▶ Goal of the exercise
Will you transcribe, word for word, every line of the items from the one holding "earlier entry 3" through the one holding "Logged voltage: 52 V", both included, leaving the pictures out of your answer?

**** Supplied material

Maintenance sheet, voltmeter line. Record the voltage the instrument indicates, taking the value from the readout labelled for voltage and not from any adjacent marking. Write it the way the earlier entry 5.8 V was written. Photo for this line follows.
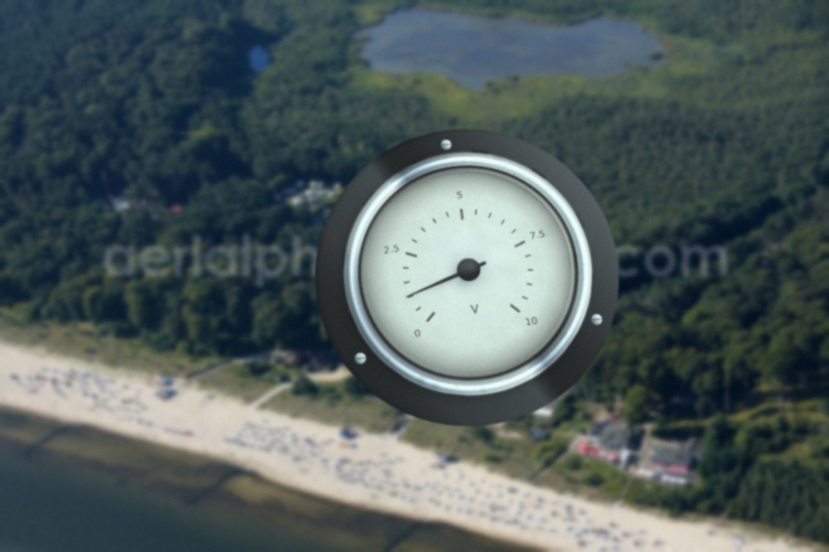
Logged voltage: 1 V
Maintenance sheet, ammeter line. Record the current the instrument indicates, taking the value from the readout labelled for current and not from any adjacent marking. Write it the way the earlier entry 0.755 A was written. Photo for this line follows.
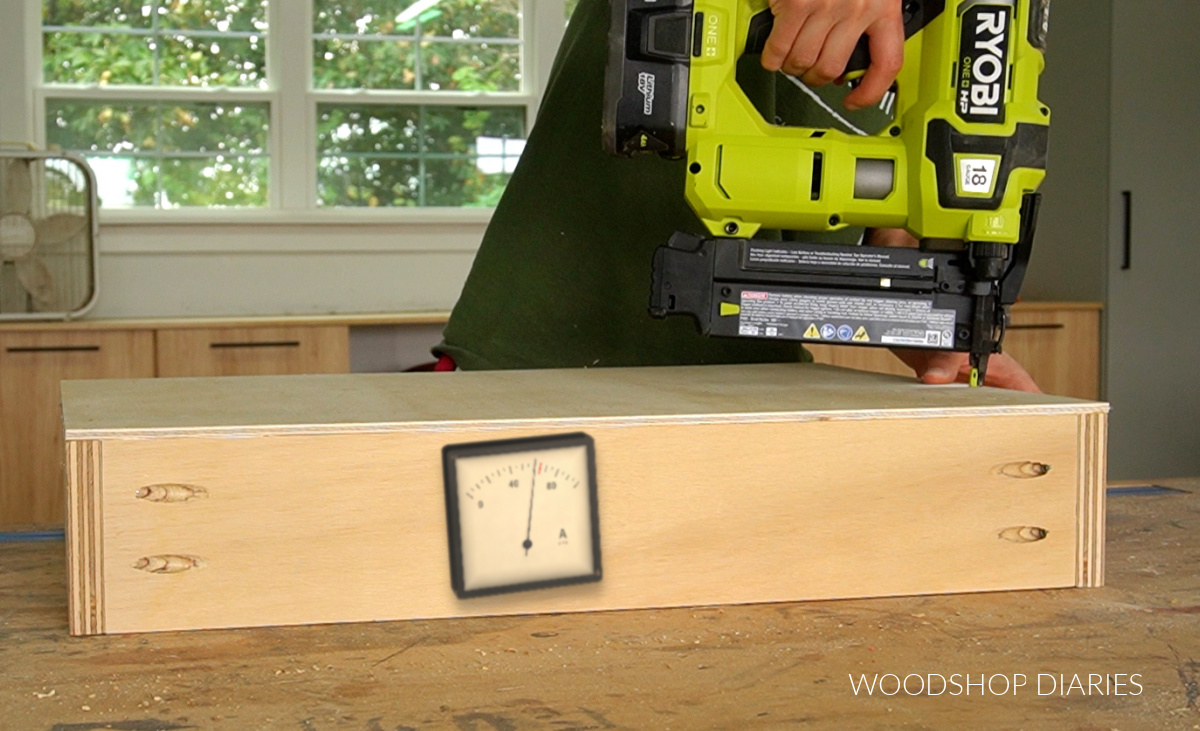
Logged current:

********
**** Supplied material

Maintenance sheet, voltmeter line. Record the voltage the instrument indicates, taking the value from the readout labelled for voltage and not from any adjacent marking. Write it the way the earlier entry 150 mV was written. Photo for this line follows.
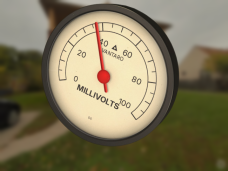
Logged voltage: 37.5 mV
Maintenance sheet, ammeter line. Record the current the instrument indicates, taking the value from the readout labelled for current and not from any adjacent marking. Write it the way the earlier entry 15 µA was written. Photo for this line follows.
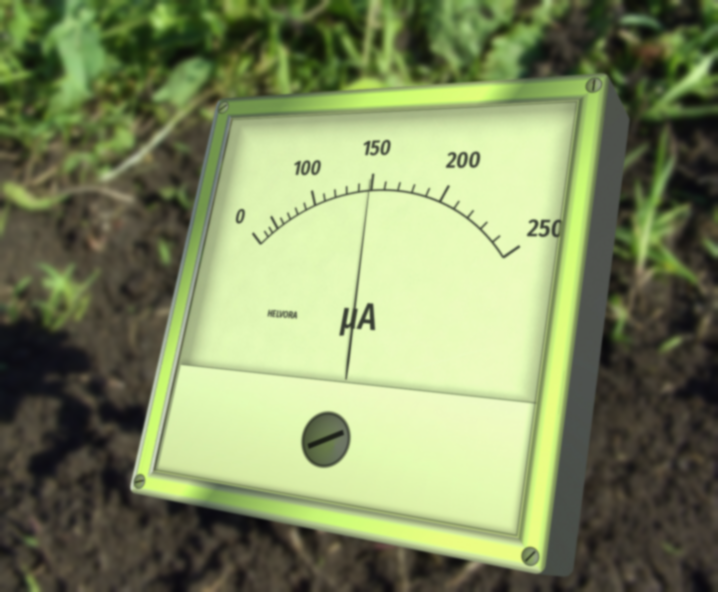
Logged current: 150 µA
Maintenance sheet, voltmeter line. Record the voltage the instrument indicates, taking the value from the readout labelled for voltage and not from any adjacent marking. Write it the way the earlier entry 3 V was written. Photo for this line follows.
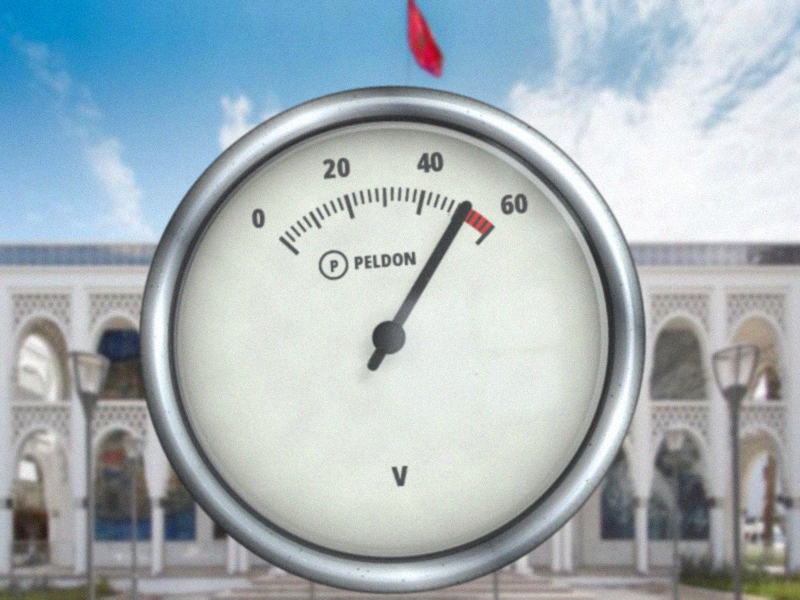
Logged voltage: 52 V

********

▶ Task result
Maintenance sheet, voltmeter line. Record the voltage the instrument indicates, taking the value from the readout labelled for voltage and not from any adjacent marking. Write it the way the earlier entry 3 V was written. Photo for this line follows.
Logged voltage: 52 V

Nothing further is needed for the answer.